In general, digital asset investment products saw outflows of $88 million, marking eight consecutive weeks of outflows worth a total of $417 million, according to CoinShares’ weekly report. “We believe that this is monetary policy related, with currently no clear end in sight to interest rate rises, leaving investors cautious,” the report stated. This week, Ethereum, had outflows of $36 million, which is the largest seven-day outflow since the Merge in September.
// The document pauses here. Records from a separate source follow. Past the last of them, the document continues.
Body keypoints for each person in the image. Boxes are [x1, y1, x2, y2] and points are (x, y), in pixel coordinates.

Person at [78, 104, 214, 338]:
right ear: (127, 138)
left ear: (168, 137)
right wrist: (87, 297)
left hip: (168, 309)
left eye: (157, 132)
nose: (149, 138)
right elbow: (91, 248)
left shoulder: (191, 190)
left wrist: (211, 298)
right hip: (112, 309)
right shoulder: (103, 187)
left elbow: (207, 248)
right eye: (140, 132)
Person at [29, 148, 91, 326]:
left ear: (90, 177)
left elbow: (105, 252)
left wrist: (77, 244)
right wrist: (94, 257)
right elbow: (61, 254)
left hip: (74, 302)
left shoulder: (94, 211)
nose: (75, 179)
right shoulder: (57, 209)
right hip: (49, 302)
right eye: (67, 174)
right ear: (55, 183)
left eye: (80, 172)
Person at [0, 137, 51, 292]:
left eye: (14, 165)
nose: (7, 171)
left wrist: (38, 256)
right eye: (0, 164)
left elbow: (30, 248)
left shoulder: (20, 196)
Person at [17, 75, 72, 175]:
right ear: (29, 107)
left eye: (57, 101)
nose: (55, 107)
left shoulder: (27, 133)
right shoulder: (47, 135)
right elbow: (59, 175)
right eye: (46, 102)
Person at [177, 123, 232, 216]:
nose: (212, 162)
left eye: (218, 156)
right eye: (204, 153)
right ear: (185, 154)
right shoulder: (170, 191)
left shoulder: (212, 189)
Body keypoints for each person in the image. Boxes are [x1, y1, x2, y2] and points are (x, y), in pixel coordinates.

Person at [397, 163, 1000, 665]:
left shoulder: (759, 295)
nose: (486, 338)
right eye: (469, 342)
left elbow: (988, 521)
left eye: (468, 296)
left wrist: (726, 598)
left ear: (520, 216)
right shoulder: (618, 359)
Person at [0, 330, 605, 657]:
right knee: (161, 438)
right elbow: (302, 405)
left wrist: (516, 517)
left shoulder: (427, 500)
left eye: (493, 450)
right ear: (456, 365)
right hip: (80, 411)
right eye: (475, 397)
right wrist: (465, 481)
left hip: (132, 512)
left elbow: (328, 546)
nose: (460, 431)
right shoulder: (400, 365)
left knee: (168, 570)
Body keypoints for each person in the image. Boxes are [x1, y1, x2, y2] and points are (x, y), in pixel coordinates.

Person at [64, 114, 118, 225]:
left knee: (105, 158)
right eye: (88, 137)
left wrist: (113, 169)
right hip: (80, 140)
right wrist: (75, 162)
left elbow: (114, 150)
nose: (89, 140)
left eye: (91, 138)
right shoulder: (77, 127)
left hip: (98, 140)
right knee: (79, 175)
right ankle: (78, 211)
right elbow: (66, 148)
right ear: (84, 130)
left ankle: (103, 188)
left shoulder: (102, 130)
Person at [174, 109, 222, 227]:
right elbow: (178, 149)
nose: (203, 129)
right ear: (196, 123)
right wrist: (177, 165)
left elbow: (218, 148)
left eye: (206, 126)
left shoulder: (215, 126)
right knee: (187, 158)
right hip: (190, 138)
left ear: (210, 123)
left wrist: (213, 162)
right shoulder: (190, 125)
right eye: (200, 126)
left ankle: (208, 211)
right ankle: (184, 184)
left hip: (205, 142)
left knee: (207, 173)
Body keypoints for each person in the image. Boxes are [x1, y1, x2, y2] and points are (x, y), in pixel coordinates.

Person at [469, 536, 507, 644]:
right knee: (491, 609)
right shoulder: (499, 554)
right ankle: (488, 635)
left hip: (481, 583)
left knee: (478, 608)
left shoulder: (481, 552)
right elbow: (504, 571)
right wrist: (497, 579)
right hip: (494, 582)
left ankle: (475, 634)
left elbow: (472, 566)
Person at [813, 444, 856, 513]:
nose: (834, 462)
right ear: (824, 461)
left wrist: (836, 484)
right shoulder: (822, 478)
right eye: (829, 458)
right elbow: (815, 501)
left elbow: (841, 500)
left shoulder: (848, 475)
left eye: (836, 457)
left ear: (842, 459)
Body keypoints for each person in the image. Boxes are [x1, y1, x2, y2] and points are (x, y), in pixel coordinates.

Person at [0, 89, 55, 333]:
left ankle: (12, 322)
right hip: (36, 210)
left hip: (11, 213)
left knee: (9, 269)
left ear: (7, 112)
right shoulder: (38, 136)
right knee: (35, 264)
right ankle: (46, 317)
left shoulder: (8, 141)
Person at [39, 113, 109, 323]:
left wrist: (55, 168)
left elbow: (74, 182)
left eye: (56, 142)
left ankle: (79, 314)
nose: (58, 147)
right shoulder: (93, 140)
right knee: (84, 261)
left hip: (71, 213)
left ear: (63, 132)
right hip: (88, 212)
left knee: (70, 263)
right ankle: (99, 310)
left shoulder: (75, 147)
Typically, the crypto market is looked at holistically by tracking volume, trading activity and other metrics. But by looking at a handful of wallets, we can see what some whales are doing, which matters given how much capital they control compared to the average retail trader. Regardless of how each of these wallets initially got its net worth, their current activity points to a more conservative approach, something traders tend to do when in a bear market as tokens become less predictable and there are fewer opportunities to get rich quick.

Given that we only looked at six crypto whale portfolios, it’s important to note that this is a small part of the market and should not be used as financial advice. This was done to look at where whales are moving capital and what they’re doing amid the bear market — and how it’s paying off for them. As always, you should do your own research.